What you have to do
Leaving out every picture, quote the data below exactly as it appears.

Exercise input

------

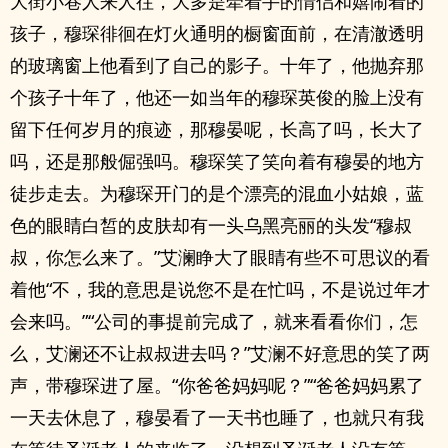
大街小巷人来人往，大多是牵着手的情侣和嬉闹着的
孩子，穆琛徘徊在灯火通明的橱窗面前，在清澈透明
的玻璃窗上他看到了自己的影子。十年了，他抛弃那
个孩子十年了，他还一如当年的穆琛英俊的脸上没有
留下任何岁月的痕迹，那穆晏呢，长高了吗，长大了
吗，还是那般倔强吗。穆琛笑了笑向着有穆晏的地方
徒步走去。为穆琛开门的是个漂亮的混血小姑娘，蓝
色的眼睛白皙的皮肤却有一头乌黑亮丽的头发“穆叔
叔，你怎么来了。”艾澜睁大了眼睛有些不可思议的看
着他“不，我的意思是说您不是在忙吗，不是说过年才
会来吗。”“公司的事提前完成了，就来看看你们，怎
么，艾澜还不让叔叔进去吗？”艾澜不好意思的笑了两
声，带穆琛进了屋。“你爸爸妈妈呢？”“爸爸妈妈累了
一天去休息了，穆晏看了一天书也睡了，也就只有我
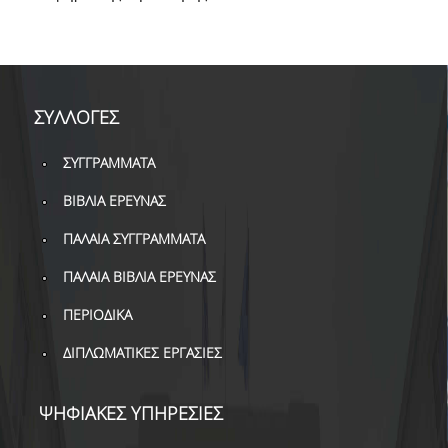
ΔΑΝΕΙΣΜΟΣ
ΔΙΑΔΑΝΕΙΣΜΟΣ
ΠΑΡΑΓΓΕΛΙΕΣ ΒΙΒΛΙΩΝ
ΣΥΛΛΟΓΕΣ
ΦΩΤΟΤΥΠΗΣΗ –
ΕΚΤΥΠΩΣΗ
ΣΥΓΓΡΑΜΜΑΤΑ
ΤΕΧΝΙΚΗ ΥΠΟΔΟΜΗ
ΒΙΒΛΙΑ ΕΡΕΥΝΑΣ
ΕΚΠΑΙΔΕΥΤΙΚΕΣ
ΠΑΛΑΙΑ ΣΥΓΓΡΑΜΜΑΤΑ
ΠΑΡΟΥΣΙΑΣΕΙΣ -
ΠΑΛΑΙΑ ΒΙΒΛΙΑ ΕΡΕΥΝΑΣ
ΕΚΔΗΛΩΣΕΙΣ
ΠΕΡΙΟΔΙΚΑ
ΠΡΟΣΒΑΣΙΜΟΤΗΤΑ
ΔΙΠΛΩΜΑΤΙΚΕΣ ΕΡΓΑΣΙΕΣ
ΕΡΓΑΛΕΙΑ
ΨΗΦΙΑΚΕΣ ΥΠΗΡΕΣΙΕΣ
ΟΔΗΓΟΙ ΒΙΒΛΙΟΘΗΚΗΣ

------

Response
大街小巷人来人往，大多是牵着手的情侣和嬉闹着的
孩子，穆琛徘徊在灯火通明的橱窗面前，在清澈透明
的玻璃窗上他看到了自己的影子。十年了，他抛弃那
个孩子十年了，他还一如当年的穆琛英俊的脸上没有
留下任何岁月的痕迹，那穆晏呢，长高了吗，长大了
吗，还是那般倔强吗。穆琛笑了笑向着有穆晏的地方
徒步走去。为穆琛开门的是个漂亮的混血小姑娘，蓝
色的眼睛白皙的皮肤却有一头乌黑亮丽的头发“穆叔
叔，你怎么来了。”艾澜睁大了眼睛有些不可思议的看
着他“不，我的意思是说您不是在忙吗，不是说过年才
会来吗。”“公司的事提前完成了，就来看看你们，怎
么，艾澜还不让叔叔进去吗？”艾澜不好意思的笑了两
声，带穆琛进了屋。“你爸爸妈妈呢？”“爸爸妈妈累了
一天去休息了，穆晏看了一天书也睡了，也就只有我
ΔΑΝΕΙΣΜΟΣ
ΔΙΑΔΑΝΕΙΣΜΟΣ
ΠΑΡΑΓΓΕΛΙΕΣ ΒΙΒΛΙΩΝ
ΣΥΛΛΟΓΕΣ
ΦΩΤΟΤΥΠΗΣΗ –
ΕΚΤΥΠΩΣΗ
ΣΥΓΓΡΑΜΜΑΤΑ
ΤΕΧΝΙΚΗ ΥΠΟΔΟΜΗ
ΒΙΒΛΙΑ ΕΡΕΥΝΑΣ
ΕΚΠΑΙΔΕΥΤΙΚΕΣ
ΠΑΛΑΙΑ ΣΥΓΓΡΑΜΜΑΤΑ
ΠΑΡΟΥΣΙΑΣΕΙΣ -
ΠΑΛΑΙΑ ΒΙΒΛΙΑ ΕΡΕΥΝΑΣ
ΕΚΔΗΛΩΣΕΙΣ
ΠΕΡΙΟΔΙΚΑ
ΠΡΟΣΒΑΣΙΜΟΤΗΤΑ
ΔΙΠΛΩΜΑΤΙΚΕΣ ΕΡΓΑΣΙΕΣ
ΕΡΓΑΛΕΙΑ
ΨΗΦΙΑΚΕΣ ΥΠΗΡΕΣΙΕΣ
ΟΔΗΓΟΙ ΒΙΒΛΙΟΘΗΚΗΣ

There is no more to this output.